● **Короткое задание 1**
Повторите без изменений все строки списка, который идет после текста о Версальском договоре. Строки с картинками в ответ не включайте.

──────────

Фактов, не вписывающихся в эту картину мира, учебники просто не замечают. Версальские споры, например, представлены только как борьба за «доминирование в Европе», в которой лидеры всех держав руководствовались одними и теми же соображениями.
«Вильсон выступал за умеренные требования к Германии, чтобы не допустить превосходства Франции и Англии в послевоенной Европе» [7, 68—69]. США не ратифицировали Версальский договор потому, что «не желали играть роль страны, идущей в русле международной политики других государств» [3, 11]. «Причины их [противоречий между лидерами держав] крылись в стремлении каждой из ведущих стран оставить за собой решающее слово, причем не только на данной конференции, но и вообще в международной политике». [6, 85].
Из-за этого не получилось и с Лигой наций: «Президент США поначалу настаивал на главенствующей роли его страны в будущей организации. Естественно, это никак не могло устроить двух остальных членов “тройки”, в особенности Ллойд Джорджа, считавшего, что именно Англия должна быть “главной” в Лиге наций»
[6, 86]. Почему американцы не поддержали Вильсона? Потому, что «считали, что президенту не удалось в достаточной мере утвердить за своей страной роль мирового лидера» [6, 90].
Если же все-таки сообщается о том, что в программе Вильсона «отражались как устремления американской дипломатии, так и личные воззрения» президента, который «прежде стремился приобщить к истине и идеалам справедливости студентов, то теперь — целые народы» [4, 60], — в итоге все «красивые идеи», как им и положено, все-таки оказываются пустыми словами.

──────────

● **Короткое задание 2**
Обновите отрывок текста о Версальском договоре между словами «[6, 86]. Почему» и «оказываются пустыми словами.» включительно, заменив «американцы» на «граждане США».

──────────

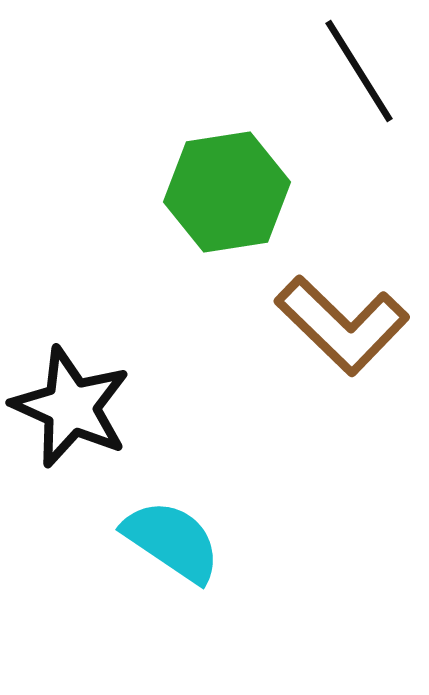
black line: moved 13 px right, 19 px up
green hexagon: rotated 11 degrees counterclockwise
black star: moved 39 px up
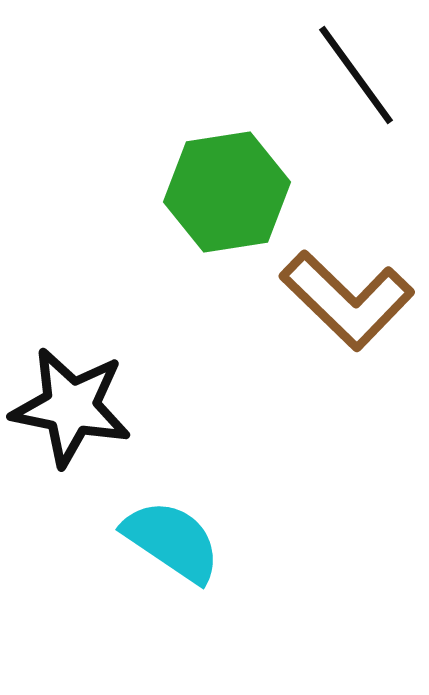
black line: moved 3 px left, 4 px down; rotated 4 degrees counterclockwise
brown L-shape: moved 5 px right, 25 px up
black star: rotated 13 degrees counterclockwise
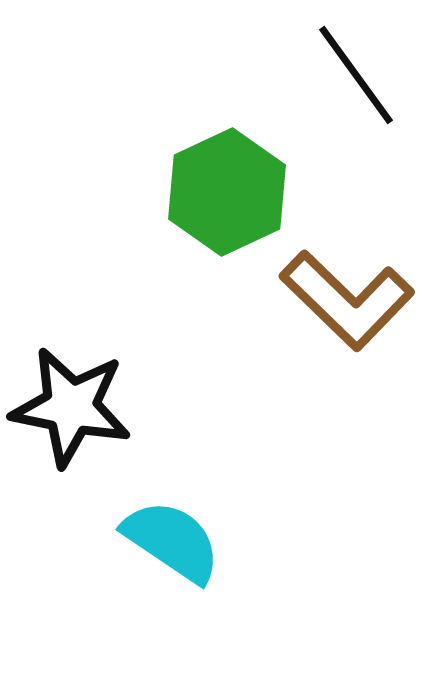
green hexagon: rotated 16 degrees counterclockwise
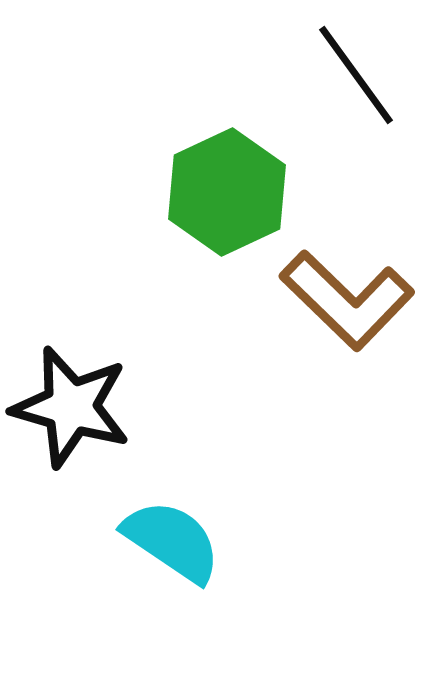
black star: rotated 5 degrees clockwise
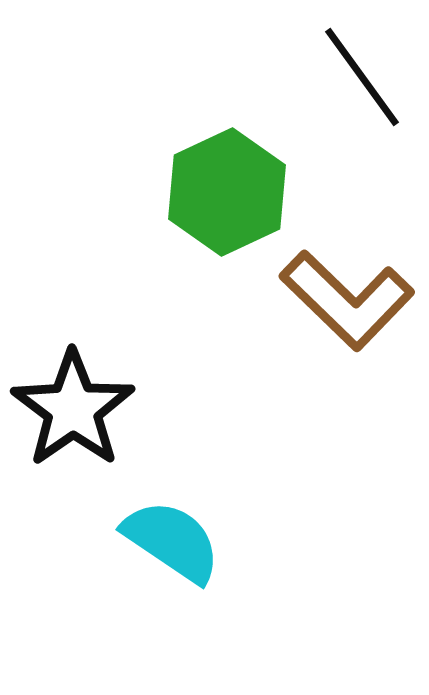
black line: moved 6 px right, 2 px down
black star: moved 2 px right, 2 px down; rotated 21 degrees clockwise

──────────

● **Ответ к заданию 1**
black line: moved 13 px right, 19 px up
green hexagon: rotated 11 degrees counterclockwise
black star: moved 39 px up
black line: moved 3 px left, 4 px down; rotated 4 degrees counterclockwise
brown L-shape: moved 5 px right, 25 px up
black star: rotated 13 degrees counterclockwise
green hexagon: rotated 16 degrees counterclockwise
black star: rotated 5 degrees clockwise
black line: moved 6 px right, 2 px down
black star: moved 2 px right, 2 px down; rotated 21 degrees clockwise

● **Ответ к заданию 2**
[6, 86]. Почему граждане США не поддержали Вильсона? Потому, что «считали, что президенту не удалось в достаточной мере утвердить за своей страной роль мирового лидера» [6, 90].
Если же все-таки сообщается о том, что в программе Вильсона «отражались как устремления американской дипломатии, так и личные воззрения» президента, который «прежде стремился приобщить к истине и идеалам справедливости студентов, то теперь — целые народы» [4, 60], — в итоге все «красивые идеи», как им и положено, все-таки оказываются пустыми словами.